A big problem with reporting suspected child abuse is that the agencies funded to respond cannot be trusted to handle situations sensibly. They will either show incompetence or be too quick to remove children rather than provide support to parents who are not coping. The rescuers far too readily become the worst abusers, mainly in an effort to protect their own backs. From my experience one of the reasons for the poor responses is that risk assessment is not done well or based on good science. Instead, individual social workers are given far too much licence to push their own subjective barrows. We hear numerous complaints from parents who have had children removed mainly because those parents disrespected the social worker who then prosecuted their case in vendetta-like fashion. We need agencies we can trust to be even-handed, sensible and to put children’s interests first. The risk and abuse in the child’s family needs to be extreme before it outweighs the inherent abuse in ripping the child away from its biological parents.
Comment by Hans Laven — Wed 26th November 2008 @ 12:35 pm
Government agencies like family court have all their resources wasted by simple family disputes that necessitate only few hours to be solved if not none(the disputes are often referred to the court by women’s refuge in order to manufacture fat violence stats to get funding from governement). Involvement of family court in these disputes results in abuse of children, mums and dads while serious abuse goes unseen and children loose thier lives.
Family court and other agencies are incapable of responding to violence. In fact they create most of it. Family court has lost basic common sense and fairness. Its armada of judges are mere legal technicians and administrators.
Women’s refuge whose role is to advance womens rights and protect those in need is currently fighting a devious war against men (‘bastards’)
Women be aware.
Comment by tren — Thu 27th November 2008 @ 1:18 pm
Funny how she got sentenced on white ribbon day!

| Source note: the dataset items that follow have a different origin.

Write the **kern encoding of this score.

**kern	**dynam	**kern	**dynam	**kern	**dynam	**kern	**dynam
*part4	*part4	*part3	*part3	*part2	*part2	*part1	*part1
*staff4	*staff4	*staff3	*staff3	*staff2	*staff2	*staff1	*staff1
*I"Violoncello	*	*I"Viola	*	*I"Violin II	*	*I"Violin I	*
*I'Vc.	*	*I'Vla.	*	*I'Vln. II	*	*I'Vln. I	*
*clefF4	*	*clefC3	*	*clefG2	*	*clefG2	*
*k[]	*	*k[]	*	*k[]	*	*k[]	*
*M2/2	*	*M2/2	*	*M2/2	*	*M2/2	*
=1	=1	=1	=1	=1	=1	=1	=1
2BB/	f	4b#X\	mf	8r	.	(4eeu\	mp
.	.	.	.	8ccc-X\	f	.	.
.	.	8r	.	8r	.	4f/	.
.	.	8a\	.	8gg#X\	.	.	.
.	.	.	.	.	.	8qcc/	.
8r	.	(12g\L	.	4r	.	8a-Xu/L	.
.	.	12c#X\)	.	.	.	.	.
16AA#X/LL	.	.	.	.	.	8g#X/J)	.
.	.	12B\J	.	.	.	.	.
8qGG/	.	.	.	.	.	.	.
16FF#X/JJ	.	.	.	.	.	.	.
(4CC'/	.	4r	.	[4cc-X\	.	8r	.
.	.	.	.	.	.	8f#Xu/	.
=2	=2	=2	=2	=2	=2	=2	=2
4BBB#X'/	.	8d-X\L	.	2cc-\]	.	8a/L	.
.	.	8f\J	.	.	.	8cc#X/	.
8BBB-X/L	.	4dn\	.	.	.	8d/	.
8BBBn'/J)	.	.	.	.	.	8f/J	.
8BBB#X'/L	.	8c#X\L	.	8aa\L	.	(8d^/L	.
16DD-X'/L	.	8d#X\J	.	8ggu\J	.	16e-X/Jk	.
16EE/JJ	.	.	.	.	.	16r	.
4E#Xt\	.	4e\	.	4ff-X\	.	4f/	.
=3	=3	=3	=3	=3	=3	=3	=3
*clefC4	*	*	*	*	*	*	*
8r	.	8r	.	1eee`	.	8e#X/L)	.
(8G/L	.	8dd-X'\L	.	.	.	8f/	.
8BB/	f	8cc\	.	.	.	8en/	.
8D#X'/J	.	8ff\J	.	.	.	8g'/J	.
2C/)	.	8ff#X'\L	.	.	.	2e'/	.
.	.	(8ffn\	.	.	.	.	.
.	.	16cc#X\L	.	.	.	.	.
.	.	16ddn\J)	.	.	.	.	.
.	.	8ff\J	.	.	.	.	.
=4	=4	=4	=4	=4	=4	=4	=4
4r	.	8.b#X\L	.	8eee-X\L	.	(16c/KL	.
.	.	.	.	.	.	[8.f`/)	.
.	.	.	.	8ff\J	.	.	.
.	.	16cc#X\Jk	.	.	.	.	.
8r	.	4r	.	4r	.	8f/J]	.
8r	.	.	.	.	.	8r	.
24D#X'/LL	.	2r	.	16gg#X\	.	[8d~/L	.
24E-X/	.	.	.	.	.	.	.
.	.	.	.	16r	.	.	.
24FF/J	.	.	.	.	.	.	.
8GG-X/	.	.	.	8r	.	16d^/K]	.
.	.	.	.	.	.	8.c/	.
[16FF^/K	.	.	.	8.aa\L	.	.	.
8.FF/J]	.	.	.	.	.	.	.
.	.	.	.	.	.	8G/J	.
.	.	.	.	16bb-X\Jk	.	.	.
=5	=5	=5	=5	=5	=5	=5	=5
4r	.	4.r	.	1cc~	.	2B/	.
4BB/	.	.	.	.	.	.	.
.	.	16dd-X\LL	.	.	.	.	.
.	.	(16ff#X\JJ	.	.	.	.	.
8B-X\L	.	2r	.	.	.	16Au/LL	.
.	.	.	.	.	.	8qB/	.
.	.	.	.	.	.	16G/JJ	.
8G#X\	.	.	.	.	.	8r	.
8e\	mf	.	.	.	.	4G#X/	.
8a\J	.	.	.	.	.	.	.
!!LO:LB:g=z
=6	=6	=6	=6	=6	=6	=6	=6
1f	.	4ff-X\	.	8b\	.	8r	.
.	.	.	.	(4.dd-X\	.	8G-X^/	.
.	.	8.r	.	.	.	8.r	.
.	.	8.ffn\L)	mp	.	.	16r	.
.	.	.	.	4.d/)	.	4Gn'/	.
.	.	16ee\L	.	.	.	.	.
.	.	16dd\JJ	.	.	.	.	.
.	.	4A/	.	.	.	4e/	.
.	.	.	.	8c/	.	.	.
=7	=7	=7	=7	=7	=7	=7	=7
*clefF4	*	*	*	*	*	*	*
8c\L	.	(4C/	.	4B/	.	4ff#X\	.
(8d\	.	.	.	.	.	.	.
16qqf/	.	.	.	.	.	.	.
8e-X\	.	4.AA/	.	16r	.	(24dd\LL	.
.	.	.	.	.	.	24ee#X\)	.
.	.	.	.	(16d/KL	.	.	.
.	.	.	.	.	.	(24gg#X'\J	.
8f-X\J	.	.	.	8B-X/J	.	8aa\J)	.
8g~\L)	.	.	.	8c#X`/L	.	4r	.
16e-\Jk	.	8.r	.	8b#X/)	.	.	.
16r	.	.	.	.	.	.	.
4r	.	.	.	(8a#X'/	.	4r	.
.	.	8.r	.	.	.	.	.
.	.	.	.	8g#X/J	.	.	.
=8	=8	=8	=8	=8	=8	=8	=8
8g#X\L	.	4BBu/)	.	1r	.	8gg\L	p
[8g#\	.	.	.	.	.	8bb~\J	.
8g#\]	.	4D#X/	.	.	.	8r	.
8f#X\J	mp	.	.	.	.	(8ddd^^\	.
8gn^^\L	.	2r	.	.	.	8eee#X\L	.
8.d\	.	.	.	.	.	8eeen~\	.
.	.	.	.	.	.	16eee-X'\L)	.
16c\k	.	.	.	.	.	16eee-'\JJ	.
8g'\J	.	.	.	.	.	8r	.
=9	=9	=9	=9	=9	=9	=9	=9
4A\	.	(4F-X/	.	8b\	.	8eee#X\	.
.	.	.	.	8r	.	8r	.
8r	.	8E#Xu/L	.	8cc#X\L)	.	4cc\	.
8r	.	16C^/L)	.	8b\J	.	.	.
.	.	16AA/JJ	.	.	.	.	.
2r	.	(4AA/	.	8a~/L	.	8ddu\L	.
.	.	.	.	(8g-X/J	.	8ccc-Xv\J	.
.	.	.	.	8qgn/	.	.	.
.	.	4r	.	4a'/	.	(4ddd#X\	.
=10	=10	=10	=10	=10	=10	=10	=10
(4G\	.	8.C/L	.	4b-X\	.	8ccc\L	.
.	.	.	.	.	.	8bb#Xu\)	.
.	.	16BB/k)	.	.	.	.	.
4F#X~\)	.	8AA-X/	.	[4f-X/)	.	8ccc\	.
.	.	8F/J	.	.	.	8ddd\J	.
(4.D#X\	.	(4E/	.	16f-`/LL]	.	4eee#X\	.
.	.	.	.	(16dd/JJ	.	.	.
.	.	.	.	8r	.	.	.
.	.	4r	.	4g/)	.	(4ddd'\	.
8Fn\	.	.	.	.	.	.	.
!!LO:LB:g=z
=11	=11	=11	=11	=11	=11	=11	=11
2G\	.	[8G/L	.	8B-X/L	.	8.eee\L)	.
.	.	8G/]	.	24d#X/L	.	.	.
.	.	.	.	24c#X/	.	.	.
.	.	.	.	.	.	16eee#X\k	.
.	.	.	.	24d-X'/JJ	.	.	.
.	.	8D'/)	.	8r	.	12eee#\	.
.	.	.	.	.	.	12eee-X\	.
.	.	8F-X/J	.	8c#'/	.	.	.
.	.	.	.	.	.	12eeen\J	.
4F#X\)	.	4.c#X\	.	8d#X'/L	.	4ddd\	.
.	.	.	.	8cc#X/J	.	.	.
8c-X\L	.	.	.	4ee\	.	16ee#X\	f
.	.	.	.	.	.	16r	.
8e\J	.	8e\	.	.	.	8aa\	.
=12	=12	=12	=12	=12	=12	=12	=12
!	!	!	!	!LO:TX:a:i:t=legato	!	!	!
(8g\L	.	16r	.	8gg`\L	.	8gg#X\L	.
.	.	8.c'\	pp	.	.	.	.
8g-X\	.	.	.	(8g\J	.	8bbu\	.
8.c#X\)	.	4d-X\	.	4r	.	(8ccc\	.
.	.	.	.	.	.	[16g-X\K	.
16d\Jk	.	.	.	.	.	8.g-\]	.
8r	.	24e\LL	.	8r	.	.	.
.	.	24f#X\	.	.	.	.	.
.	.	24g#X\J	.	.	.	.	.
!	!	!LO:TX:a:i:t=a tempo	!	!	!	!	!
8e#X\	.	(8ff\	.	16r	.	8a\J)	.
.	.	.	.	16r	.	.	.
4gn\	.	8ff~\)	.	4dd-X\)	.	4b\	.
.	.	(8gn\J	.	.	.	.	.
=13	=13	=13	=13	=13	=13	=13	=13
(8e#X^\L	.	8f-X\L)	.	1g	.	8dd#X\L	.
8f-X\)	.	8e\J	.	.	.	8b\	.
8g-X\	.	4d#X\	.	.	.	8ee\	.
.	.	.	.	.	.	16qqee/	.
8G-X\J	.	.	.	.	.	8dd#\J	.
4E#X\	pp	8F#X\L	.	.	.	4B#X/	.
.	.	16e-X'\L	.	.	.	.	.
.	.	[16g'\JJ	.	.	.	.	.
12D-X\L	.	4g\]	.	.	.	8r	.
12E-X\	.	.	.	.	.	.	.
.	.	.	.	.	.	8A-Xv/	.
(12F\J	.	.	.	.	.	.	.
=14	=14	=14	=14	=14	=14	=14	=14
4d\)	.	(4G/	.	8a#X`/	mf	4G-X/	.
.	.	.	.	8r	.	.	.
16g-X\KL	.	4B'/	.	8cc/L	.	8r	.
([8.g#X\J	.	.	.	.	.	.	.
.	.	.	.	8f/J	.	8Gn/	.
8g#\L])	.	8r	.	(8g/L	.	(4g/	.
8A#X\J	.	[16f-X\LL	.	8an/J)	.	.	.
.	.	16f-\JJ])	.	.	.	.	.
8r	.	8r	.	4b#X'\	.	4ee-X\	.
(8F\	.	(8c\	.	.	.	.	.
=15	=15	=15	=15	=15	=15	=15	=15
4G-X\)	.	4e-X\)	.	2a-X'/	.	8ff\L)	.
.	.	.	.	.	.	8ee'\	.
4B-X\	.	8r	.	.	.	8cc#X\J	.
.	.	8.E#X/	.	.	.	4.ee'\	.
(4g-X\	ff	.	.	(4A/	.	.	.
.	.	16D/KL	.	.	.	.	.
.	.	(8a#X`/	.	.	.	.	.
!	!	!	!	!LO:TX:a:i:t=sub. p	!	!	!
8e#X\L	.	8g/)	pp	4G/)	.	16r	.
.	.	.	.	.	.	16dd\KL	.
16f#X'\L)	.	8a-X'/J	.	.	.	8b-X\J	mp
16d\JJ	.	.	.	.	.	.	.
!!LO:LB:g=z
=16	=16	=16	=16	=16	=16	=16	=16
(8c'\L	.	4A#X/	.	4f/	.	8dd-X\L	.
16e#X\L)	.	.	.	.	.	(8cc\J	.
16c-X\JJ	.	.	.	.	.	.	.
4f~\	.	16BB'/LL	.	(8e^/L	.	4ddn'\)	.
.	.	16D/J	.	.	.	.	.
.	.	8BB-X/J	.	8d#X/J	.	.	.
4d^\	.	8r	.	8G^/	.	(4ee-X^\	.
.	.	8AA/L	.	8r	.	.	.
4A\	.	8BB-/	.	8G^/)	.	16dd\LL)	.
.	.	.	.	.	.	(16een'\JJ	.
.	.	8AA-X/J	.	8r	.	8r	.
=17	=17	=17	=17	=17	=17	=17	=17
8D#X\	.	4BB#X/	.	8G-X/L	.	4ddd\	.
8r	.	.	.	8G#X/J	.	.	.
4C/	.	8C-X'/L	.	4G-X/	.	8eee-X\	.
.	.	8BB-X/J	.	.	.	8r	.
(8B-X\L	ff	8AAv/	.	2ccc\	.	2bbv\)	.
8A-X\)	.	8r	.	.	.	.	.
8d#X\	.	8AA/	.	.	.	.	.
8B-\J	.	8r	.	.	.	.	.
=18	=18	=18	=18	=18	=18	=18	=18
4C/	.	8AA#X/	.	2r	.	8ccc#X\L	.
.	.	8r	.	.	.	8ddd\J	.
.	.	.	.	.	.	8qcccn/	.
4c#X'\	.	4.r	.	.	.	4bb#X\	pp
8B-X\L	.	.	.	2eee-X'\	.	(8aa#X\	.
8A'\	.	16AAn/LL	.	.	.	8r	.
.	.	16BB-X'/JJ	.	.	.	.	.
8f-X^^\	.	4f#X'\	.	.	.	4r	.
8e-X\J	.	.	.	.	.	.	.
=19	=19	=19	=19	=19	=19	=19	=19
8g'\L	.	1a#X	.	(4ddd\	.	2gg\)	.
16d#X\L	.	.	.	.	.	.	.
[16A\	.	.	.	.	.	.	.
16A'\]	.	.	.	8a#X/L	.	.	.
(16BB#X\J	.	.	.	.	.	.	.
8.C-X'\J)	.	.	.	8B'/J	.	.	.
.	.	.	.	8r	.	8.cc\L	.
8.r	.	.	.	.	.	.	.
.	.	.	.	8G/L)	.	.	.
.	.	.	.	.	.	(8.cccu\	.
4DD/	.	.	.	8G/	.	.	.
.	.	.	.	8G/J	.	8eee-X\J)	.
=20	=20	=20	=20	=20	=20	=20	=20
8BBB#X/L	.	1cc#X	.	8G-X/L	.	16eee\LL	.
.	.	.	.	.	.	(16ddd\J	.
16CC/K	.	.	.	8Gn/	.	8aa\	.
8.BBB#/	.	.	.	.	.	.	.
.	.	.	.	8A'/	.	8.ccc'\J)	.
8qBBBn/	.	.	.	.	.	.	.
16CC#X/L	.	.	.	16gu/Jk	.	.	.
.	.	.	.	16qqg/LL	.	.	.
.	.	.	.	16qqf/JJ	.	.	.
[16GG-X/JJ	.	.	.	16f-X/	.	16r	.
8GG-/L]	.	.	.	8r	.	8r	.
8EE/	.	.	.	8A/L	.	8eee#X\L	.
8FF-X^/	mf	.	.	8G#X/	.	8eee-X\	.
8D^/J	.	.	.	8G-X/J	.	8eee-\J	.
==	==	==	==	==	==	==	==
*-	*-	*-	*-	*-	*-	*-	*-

Comment by Scott — Thu 27th November 2008 @ 5:12 pm
Yes Scott I was wondering if anyone would pick up on that!
Notice also how this case has been given very little media coverage. Yet it is one of the worst cases I have heard about.
Comment by Dave — Mon 1st December 2008 @ 6:58 pm
An English mother tortured and killed her baby girl. The local council investigated 60 times but took no action to protect the child. Could you imagine that happening if the abuser was the father?
Full story:
Comment by Dave — Tue 2nd December 2008 @ 4:48 pm
A German mother killed two of her babies and stashed them in the family freezer for years.